Gov. Mark Dayton: “This new law reflects the desires of most people in Minnesota, who have made it clear to their legislators that they want to have this additional option.”

Starting July 2, Minnesotans won’t have to cross the border to buy alcohol on Sundays. 

DFL Gov. Mark Dayton signed a bill Tuesday afternoon that lifts Minnesota’s 159-year-old prohibition on selling alcohol in liquor stores on Sundays, allowing those businesses to be open from 11 a.m. until 6 p.m.

When the bill officially goes into effect in July, Minnesota will join most other states in allowing liquor stores to be open on Sundays, including all of Minnesota’s bordering states.

The change comes after a years-long lobbying effort from citizens who wrote letters, emails and took to social media to plead with their legislators to lift the ban.

“This new law reflects the desires of most people in Minnesota, who have made it clear to their legislators that they want to have this additional option,” Dayton said in a statement, citing recent polls that show two-thirds of Minnesotans supported giving liquor stores the option to be open on Sunday.

Under the legislation, individual liquor stores can still choose to be closed on Sundays, and local governments can also set up their own rules for Sunday liquor sales if they choose.
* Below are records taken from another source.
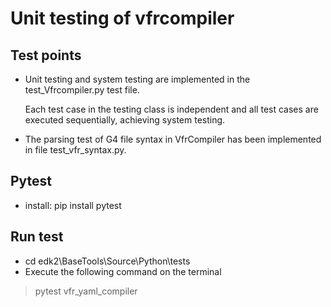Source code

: # Unit testing of vfrcompiler


## Test points
- Unit testing and system testing are implemented in the test_Vfrcompiler.py test file.

    Each test case in the testing class is independent and all test cases are executed 
    sequentially, achieving system testing.
- The parsing test of G4 file syntax in VfrCompiler has been implemented in file test_vfr_syntax.py.

## Pytest
- install: pip install pytest

## Run test
- cd edk2\BaseTools\Source\Python\tests
- Execute the following command on the terminal
> pytest vfr_yaml_compiler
There are also no deliveries of alcohol on Sundays under the bill. 

For years, mostly small, independent liquor owners opposed the change, arguing it would lead to a system where alcohol would soon be sold in grocery stores and gas stations, destroying mom and pop shops. They effectively blocked the issue from passing for years, but with dozens of new legislators in St. Paul this session, many who supported the ban, the issue gained traction.

The votes tipped on the issue last month, with strong votes in favor of Sunday sales in both the House and the Senate.

“Just in time for Independence Day, Minnesotans will have the freedom to buy beer and wine on Sunday for the first time in state history beginning July 2nd,” Republican House Speaker Kurt Daudt, who pushed for the change, said in a statement. “I’m grateful to Rep. Jenifer Loon for her leadership on this issue, and to the thousands of Minnesotans who contacted their legislators and built grassroots support to change this outdated law.”

Join the Conversation

4 Comments

  1. Lost traditions

    Dang, no more hung over Minnesotans careening down 94 early Sunday morning. I guess they’ll have to go to church instead. Luckily they’ll be able to grab a half pint on the way there.

    1. Late service?

      Since the law doesn’t allow stores to open before 11am, I suspect anybody drinking before church will have to have already planned ahead — or be going to a service that doesn’t care if the Vikings are playing at the same time.

  2. This is just so bizarre

    Legislators finally do something that a clear majority of Minnesotan’s want, after years if not decades of ignoring anything that most Minnesotan’s want (like passing budgets, letting billionaires build their own stadiums, and fixing stuff) and it’s being celebrated as a huge step forward for humankind? This is back page news at best. We still have no budget, transportation, or bonding bill and we’re careening towards another shut down without those things.

    Talk about dropping the bar on the floor and stepping over it.

  3. Sunday Sales as Proxy for Interest Groups vs. Minnesotans

    Briana, thanks for your excellent coverage of the Sunday Sales issue over the past few years. Now that it’s done and dusted, I’m curious to see if the fears of the MLBA prove true or not.

    Beyond some of their more questionable objections (the “six days of sales spread over seven” never resonated), their concern that the passage of Sunday Sales would soon lead to sales in grocery stores seems a far more legitimate threat to mom ‘n pop liquor stores.

    I was an ardent supporter of Sunday Sales, and it seems clear that broad public support for the issue was a significant factor in its passage. But I’m indifferent, or even slightly opposed, to going further down the road. Does most of the public also support grocery sales? If not, will the Total Wine et al lobby + the new-look legislature be sufficient to make grocery sales a reality in 2018?

    To Paul Udstrand: I agree that liquor bills aren’t important in the grand scheme of state government. That said, the Sunday Sales issue exemplified the disconcerting power of small lobbying groups to quash a change clearly supported by a majority of Minnesotans for several years now. Especially in the context of the more important issues you’ve raised, I’m hopeful our elected officials consider the wants of The People first and foremost.